[DOCUMENT SECTION]
On October 7, two Kuwaiti men, Anas al-Kandari and Jassem al-Hajiri, sat in a small white-with-red stripes Nissan pickup truck that they had rented and reconnoitered the marines training from a distance. They had spent some time at a local mosque a few days before and had reconnoitered the marines the day prior as well.

The two men were jihadis who had received terrorist training in Afghanistan. They had arrived at the island via ferry at 10:30 a.m. and had been to the island a few times before, where they played soccer and drank soft drinks. Al-Kandari had fasted and prayed before going to the island in October, writing a will in which he demanded that his possessions be given to his fellow jihadis. He recorded a "martyrdom video" at a mosque before going to the island, where he recited some verses from the Quran and gave an oration to the camera urging Muslims to be more devout in Islam and to fight infidels, and lambasted the U.S. for its alleged atrocities against Muslims. Al-Hajiri was al-Kandari's cousin and a 26-year-old man who worked for the Kuwaiti Ministry of Oil.

The following day, October 8, was a hot and sunny day on the island. At approximately, 11:00 a.m., some marines were taking a break and resting at a beach-side campsite during a lull in the training. They did not have live ammunition in their rifles for training purposes, although a few commissioned officers and senior NCOs carried Beretta M9 sidearms with live ammunition. Soon thereafter, the two gunmen began shooting at the marines with Kalashnikov rifles, specifically targeting two marines playing a makeshift game of baseball during a rest in the training. One nearby marine at first thought the gunfire was from his fellow marines, but soon realized otherwise.
[/DOCUMENT SECTION]
[AVAILABLE DATA]
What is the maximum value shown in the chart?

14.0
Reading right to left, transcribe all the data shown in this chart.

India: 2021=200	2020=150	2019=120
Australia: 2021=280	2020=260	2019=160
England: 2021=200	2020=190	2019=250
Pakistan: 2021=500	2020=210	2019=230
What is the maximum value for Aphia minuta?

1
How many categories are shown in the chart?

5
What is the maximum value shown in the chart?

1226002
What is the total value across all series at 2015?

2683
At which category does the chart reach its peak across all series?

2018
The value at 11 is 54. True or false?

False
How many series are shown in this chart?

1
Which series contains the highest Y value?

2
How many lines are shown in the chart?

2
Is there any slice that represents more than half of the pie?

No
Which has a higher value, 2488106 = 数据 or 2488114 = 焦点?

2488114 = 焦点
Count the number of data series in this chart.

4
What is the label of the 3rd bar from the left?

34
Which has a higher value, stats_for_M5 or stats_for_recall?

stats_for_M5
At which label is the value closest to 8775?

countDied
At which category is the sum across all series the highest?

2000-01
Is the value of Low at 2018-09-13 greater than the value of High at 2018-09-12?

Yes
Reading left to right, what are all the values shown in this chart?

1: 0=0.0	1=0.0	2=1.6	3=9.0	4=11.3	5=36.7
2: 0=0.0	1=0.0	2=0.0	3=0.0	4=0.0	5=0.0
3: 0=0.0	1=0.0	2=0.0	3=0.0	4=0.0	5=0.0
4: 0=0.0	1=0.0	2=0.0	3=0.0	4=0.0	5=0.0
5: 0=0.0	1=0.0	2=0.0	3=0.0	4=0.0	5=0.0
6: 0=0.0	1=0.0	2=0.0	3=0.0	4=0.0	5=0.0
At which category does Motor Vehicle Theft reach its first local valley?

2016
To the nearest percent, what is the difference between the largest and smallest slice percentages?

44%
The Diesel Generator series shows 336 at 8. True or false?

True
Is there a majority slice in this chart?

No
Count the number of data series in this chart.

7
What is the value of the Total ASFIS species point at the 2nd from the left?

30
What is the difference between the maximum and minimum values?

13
[/AVAILABLE DATA]
• GOAL OF THE EXERCISE
In the account of the attack on the marines, what time did the two men arrive at the island by ferry? The data has nothing to do with the account of the attack on the marines.

• RESPONSE
10:30 a.m.